3. ‍Pipeline Automation Capabilities: With Airbyte, you can reduce the manual effort in data pipeline creation through pre-built connectors and auto-syncs. It also helps you schedule pipelines, replicate incremental changes, and detect schema changes for smooth data integration.‍
4. Developer-Friendly Pipeline: PyAirbyte is an open-source Python library offered by Airbyte. By using Airbyte’s connectors in your Python workflows, PyAirbyte helps you collect data from diverse sources and load it into an internal SQL cache. After processing the gathered data using Pandas libraries or SQL-based tools, you can store it in your destination.
5. ‍Data Orchestration: Airbyte lets you integrate with different orchestrator tools, such as Prefect, Kestra, Dagster, and Apache Airflow. Such integration is crucial for automating and managing your data pipelines.
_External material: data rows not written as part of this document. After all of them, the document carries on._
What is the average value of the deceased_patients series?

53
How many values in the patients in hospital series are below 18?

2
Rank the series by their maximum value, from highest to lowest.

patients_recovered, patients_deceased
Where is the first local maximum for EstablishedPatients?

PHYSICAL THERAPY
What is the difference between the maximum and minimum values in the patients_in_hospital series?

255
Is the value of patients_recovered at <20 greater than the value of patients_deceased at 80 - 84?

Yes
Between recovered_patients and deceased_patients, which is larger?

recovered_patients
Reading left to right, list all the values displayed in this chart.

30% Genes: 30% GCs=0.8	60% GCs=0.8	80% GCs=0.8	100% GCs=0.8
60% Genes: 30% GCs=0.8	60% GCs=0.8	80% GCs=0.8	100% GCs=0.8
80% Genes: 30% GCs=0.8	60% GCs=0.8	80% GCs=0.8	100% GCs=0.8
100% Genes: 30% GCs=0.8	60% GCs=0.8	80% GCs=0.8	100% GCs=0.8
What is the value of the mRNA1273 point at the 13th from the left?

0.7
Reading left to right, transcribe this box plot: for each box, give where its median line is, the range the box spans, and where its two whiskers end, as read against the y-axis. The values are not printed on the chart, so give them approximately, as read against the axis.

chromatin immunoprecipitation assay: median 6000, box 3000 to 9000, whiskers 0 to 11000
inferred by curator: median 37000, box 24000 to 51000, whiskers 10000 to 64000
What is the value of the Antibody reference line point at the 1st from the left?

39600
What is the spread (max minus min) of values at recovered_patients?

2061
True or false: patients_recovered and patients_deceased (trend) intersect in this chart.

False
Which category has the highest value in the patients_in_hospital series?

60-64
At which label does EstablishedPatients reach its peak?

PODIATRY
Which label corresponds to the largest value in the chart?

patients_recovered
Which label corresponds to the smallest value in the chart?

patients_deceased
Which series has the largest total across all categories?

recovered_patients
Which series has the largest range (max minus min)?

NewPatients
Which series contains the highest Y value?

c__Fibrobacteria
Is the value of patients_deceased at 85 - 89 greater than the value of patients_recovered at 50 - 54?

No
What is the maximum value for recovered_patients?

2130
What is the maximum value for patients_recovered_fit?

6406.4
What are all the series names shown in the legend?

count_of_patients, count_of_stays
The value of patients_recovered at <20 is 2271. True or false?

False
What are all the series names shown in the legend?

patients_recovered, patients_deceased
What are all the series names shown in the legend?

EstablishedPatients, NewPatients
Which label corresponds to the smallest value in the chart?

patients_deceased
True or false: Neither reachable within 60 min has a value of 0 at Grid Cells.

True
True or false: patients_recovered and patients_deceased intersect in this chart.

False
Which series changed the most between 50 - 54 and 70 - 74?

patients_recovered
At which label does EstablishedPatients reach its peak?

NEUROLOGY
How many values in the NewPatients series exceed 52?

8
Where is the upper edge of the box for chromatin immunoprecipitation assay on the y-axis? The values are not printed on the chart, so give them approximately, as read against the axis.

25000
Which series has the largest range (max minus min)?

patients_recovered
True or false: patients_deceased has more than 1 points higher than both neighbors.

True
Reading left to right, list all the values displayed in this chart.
‍Want to learn more? Connect with Airbyte’s experts to explore how it can support your data management needs.

Conclusion

As data security risks grow, protecting sensitive data is more important than ever. Tokenization keeps financial transactions safe, while encryption protects end-to-end messaging. Each method has its own advantages. By understanding this guide on data tokenization vs. encryption, you can choose the best option based on your organization’s needs.